Samsung's NAND production lines back in business

Aug 6, 2007 09:04 GMT  ·  By

After a power outage at a NAND chip production plant in South Korea that left Samsung with almost no flash production capabilities and the entire industry that depends on NAND chips in the air, the memory manufacturer reports that all lines are now fully operational. The incident at the Kiheung production plant, near Seoul, had drastic repercussions in all the NAND chip using industry as several of Samsung's competitors found themselves rising as the price of a flash chip soared.

As Samsung Electronics is the biggest memory manufacturer in the world, the incident is likely to cause a massive shortage of parts on the NAND market, at least in the first half of August, according to the market research company iSupply cited by the news site News.zdnet.com. Samsung's affected production lines were responsible for about 35 percent of the total NAND flash memories worldwide, so the manufacturing company expects a loss of $43.4 million, that is lower than the original estimates that reached $54.1 million.
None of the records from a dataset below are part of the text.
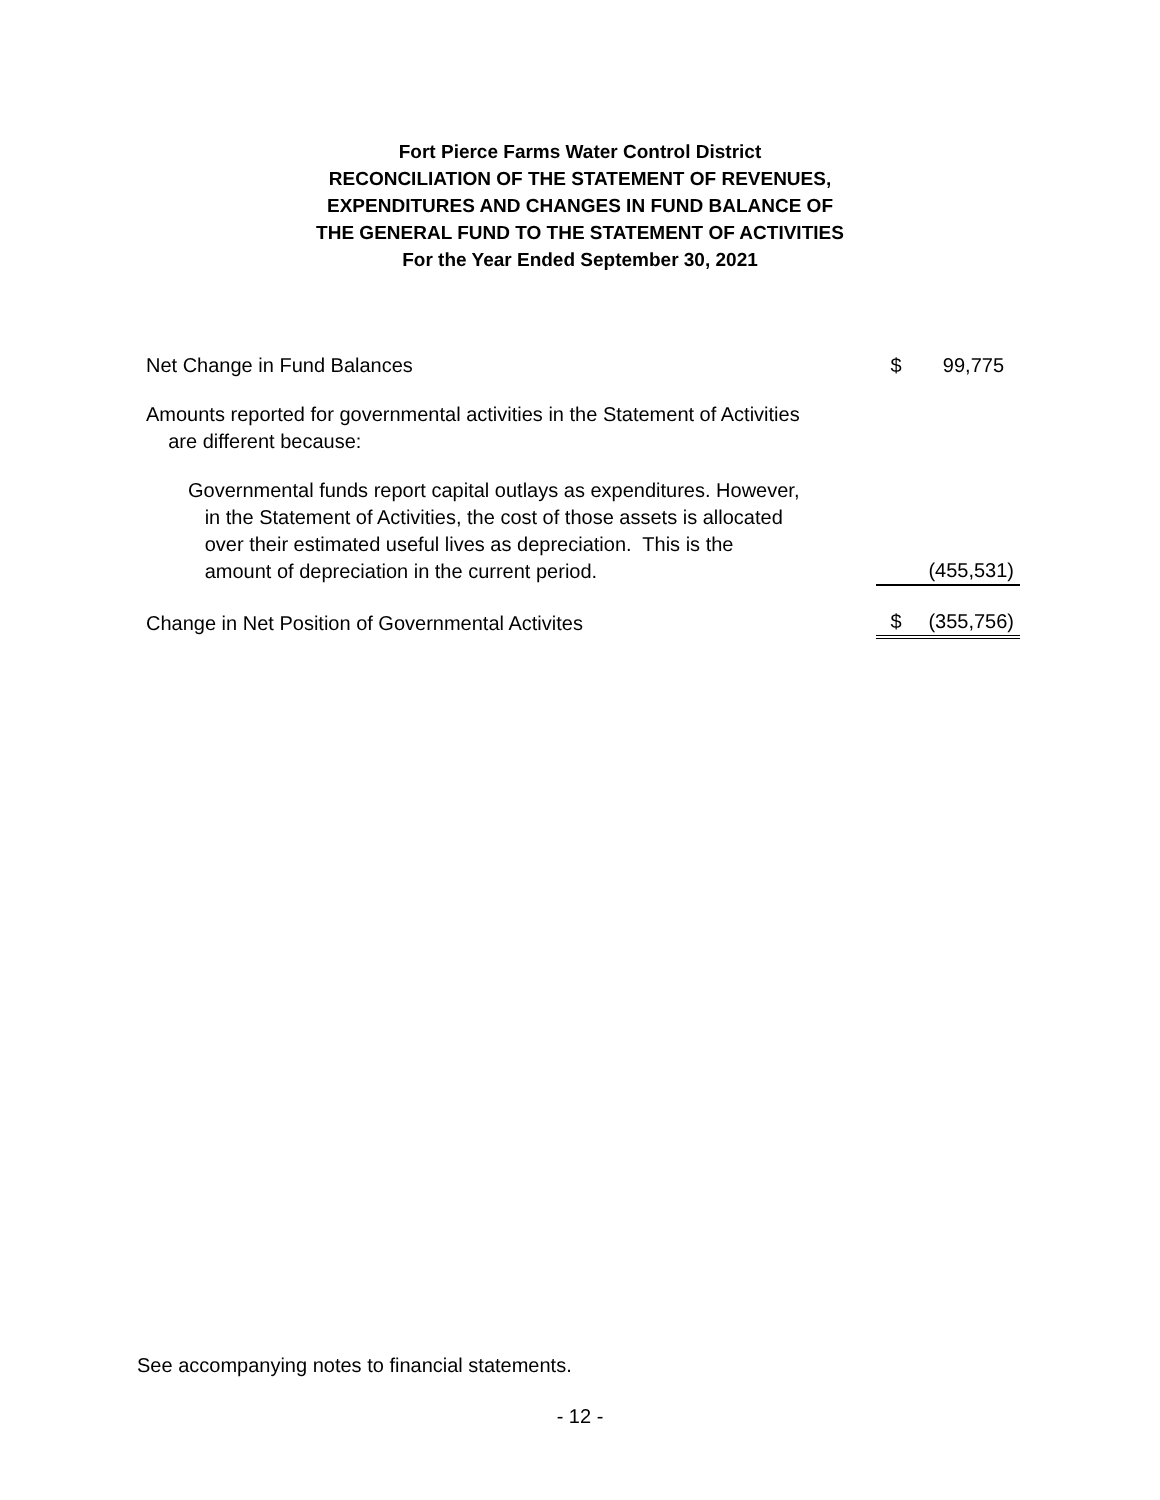Fort Pierce Farms Water Control District
RECONCILIATION OF THE STATEMENT OF REVENUES,
EXPENDITURES AND CHANGES IN FUND BALANCE OF
THE GENERAL FUND TO THE STATEMENT OF ACTIVITIES
For the Year Ended September 30, 2021
| Net Change in Fund Balances | $ | 99,775 |
| Amounts reported for governmental activities in the Statement of Activities are different because: | | |
| Governmental funds report capital outlays as expenditures. However, in the Statement of Activities, the cost of those assets is allocated over their estimated useful lives as depreciation. This is the amount of depreciation in the current period. | | (455,531) |
| Change in Net Position of Governmental Activites | $ | (355,756) |
See accompanying notes to financial statements.
- 12 -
Because Samsung was for years the leading flash memory manufacturer and vendor, its production drop will cause its rivals, Toshiba and Hynix, to receive a revenues boost as the demand for NAND chips will soon be higher than the production. The affected NAND chip production lines were restored to full capacity the next morning, but even so, analysts are expecting the producer to be forced to discard most of the chips that were in the production queue. "The Samsung outage comes at a critical juncture in the NAND market, when conditions are set to shift from shortage to oversupply," iSuppli said in a report dated Friday. "The major factor to watch now is how quickly Samsung actually recovers from this outage". As the market is shifting abruptly from oversupply to critical shortage, NAND manufacturers are expecting a rise in the value of their shares, but the companies that are depending on flash memory chips for their finite products are seeing a small decline; this is the case with Apple that lost some points overnight.